Validation tiers are configured per repo in the blueprint config (stored in DynamoDB during onboarding):

interface ValidationConfig {
tier1?: {
enabled: boolean; // default: true
commands?: string[]; // override auto-discovered commands
timeoutSeconds?: number; // default: 300
};
tier2?: {
enabled: boolean; // default: true
blockingSeverity: 'error' | 'warning'; // default: 'error'
customRules?: string[]; // repo-specific quality rules (from onboarding)
timeoutSeconds?: number; // default: 120
};
tier3?: {
enabled: boolean; // default: true
riskThresholdForHold?: 'high' | 'critical'; // default: 'critical' (future HITL integration)
timeoutSeconds?: number; // default: 120
};
maxFixCyclesPerTier?: number; // default: 2
}
  • Iteration 3c (initial): Tier 1 as orchestrator-driven post-agent step (upgrading from in-session prompt-based validation). Tier 2 and Tier 3 as LLM-based analysis steps. PR risk level labeling and validation report.
  • Iteration 5 (advanced): Tier 2 enhanced with per-repo learned rules from evaluation and memory feedback loops. Tier 3 enhanced with historical risk correlation (do repos with pattern X produce more rejected PRs?). Risk trending dashboards in the control panel.
  • MVP — No automated evaluation pipeline. Operators and users inspect task status, PRs, and CloudWatch logs. Improvement is manual.
  • Iteration 3b — Agent self-feedback after each task. Prompt versioning (store prompt hash with task records). These are lightweight and provide immediate value.
  • Iteration 3c — Tiered validation pipeline (Tier 1: tool validation, Tier 2: code quality analysis, Tier 3: risk/blast radius analysis). PR risk level computation and labeling. Validation report posted to PRs. Risk level persisted in task records for trending.
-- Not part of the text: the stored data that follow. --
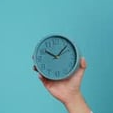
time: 10:07
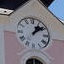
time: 1:08
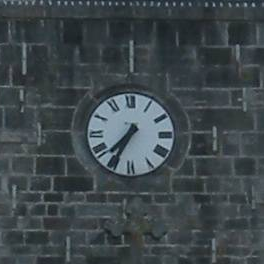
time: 7:34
  • Iteration 3d — Review feedback memory loop. PR outcome tracking. Basic evaluation pipeline: failure categorization, memory effectiveness metrics (first-review merge rate, revision cycles, repeated mistakes). Requires new webhook infrastructure.
  • Iteration 5 — Advanced evaluation: ML-based or LLM-based trace analysis (not just rules), A/B prompt comparison framework, automated feedback into prompt templates. Tier 2 enhanced with learned rules from memory. Tier 3 enhanced with historical risk correlation. Risk trending dashboards. AgentCore has a built-in Evaluations service; the platform should evaluate whether it meets these needs before building custom tooling.
  • Ingest task lifecycle and, when available, agent traces and logs.
  • Support at least: failure categorization, simple success/failure and timeout metrics.
  • Write evaluation-derived insights or labels into memory (or a dedicated store) for retrieval during context hydration.
  • Capture agent self-feedback at end of each task and persist as searchable insights.
  • Track prompt versions per task and support correlation between prompt changes and outcome metrics.
  • Optionally drive prompt or template updates from evaluation results (e.g. per-repo or global rules).
  • Integrate with observability (same data sources, shared dashboards or alarms).
  • Run tiered validation (tool, code quality, risk/blast radius) as post-agent steps and persist results.
  • Compute and persist PR risk level (low / medium / high / critical) in the task record.
  • Post structured validation reports to PRs (comment or Check Run) summarizing all three tiers.
  • Track risk level distribution over time per repo, user, and prompt version for trending and correlation.